[Math] Approximating Fresnel integrals with standard functions

approximationcalculusfresnel-integralsinterpolation

I would like to approximate the Fresnel S and Fresnel C with standard functions.

I've started with the $ S(x) $ function:

$$ approxS(x) = sgn(x) * \left ( sgn(x)* \left ( \frac{ \sin( \frac{x^2}{2} ) }{x} \right) + 0.5 \right ) $$

The result looks like this:

approx

This is the FresnelS function:

fresnelS

The difference ( $ approxS(x) – S(x) $ ):

difference

What do I wrong?
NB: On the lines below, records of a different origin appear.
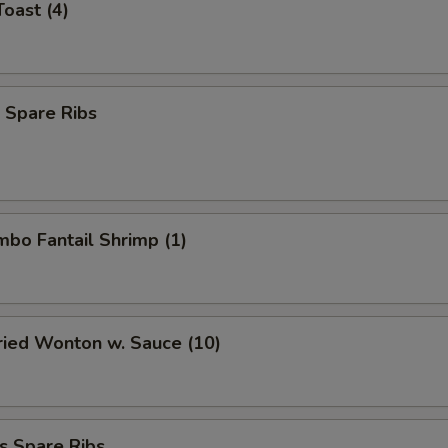
Toast (4)
 Spare Ribs
umbo Fantail Shrimp (1)
Fried Wonton w. Sauce (10)
s Spare Ribs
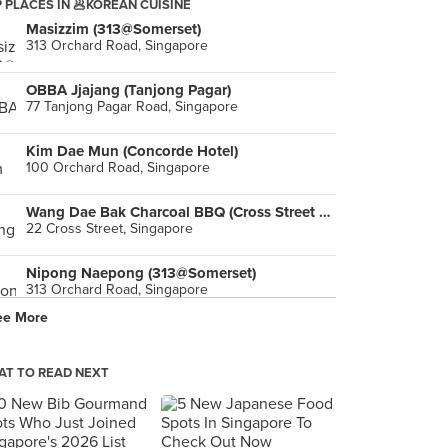
 PLACES IN 🥟KOREAN CUISINE
Masizzim (313@Somerset)
313 Orchard Road, Singapore
OBBA Jjajang (Tanjong Pagar)
77 Tanjong Pagar Road, Singapore
Kim Dae Mun (Concorde Hotel)
100 Orchard Road, Singapore
Wang Dae Bak Charcoal BBQ (Cross Street Exchange)
22 Cross Street, Singapore
Nipong Naepong (313@Somerset)
313 Orchard Road, Singapore
ee More
Yoogane (Bugis Junction)
200 Victoria Street, Singapore
T TO READ NEXT
Wang Dae Bak Korean BBQ Restaurant (Amoy Street)
98 Amoy Street, Singapore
How could I approximate it better?

Best Answer

According to https://en.wikipedia.org/wiki/Fresnel_integral, for large $x$, $S(x) =\sqrt{\dfrac{\pi}{2}}\left(\dfrac{sign(x)}{2} -(1+O(x^{-4}))\left(\dfrac{\cos(x^2)}{x\sqrt{2\pi}} +\dfrac{\sin(x^2)}{x^3\sqrt{8\pi}} \right)\right) $ and $C(x) =\sqrt{\dfrac{\pi}{2}}\left(\dfrac{sign(x)}{2} +(1+O(x^{-4}))\left(\dfrac{\sin(x^2)}{x\sqrt{2\pi}} +\dfrac{\cos(x^2)}{x^3\sqrt{8\pi}} \right)\right) $.

You can get the direct power series (good for small $x$) by expanding the integral term-by-term.

It might be interesting to see how close these are.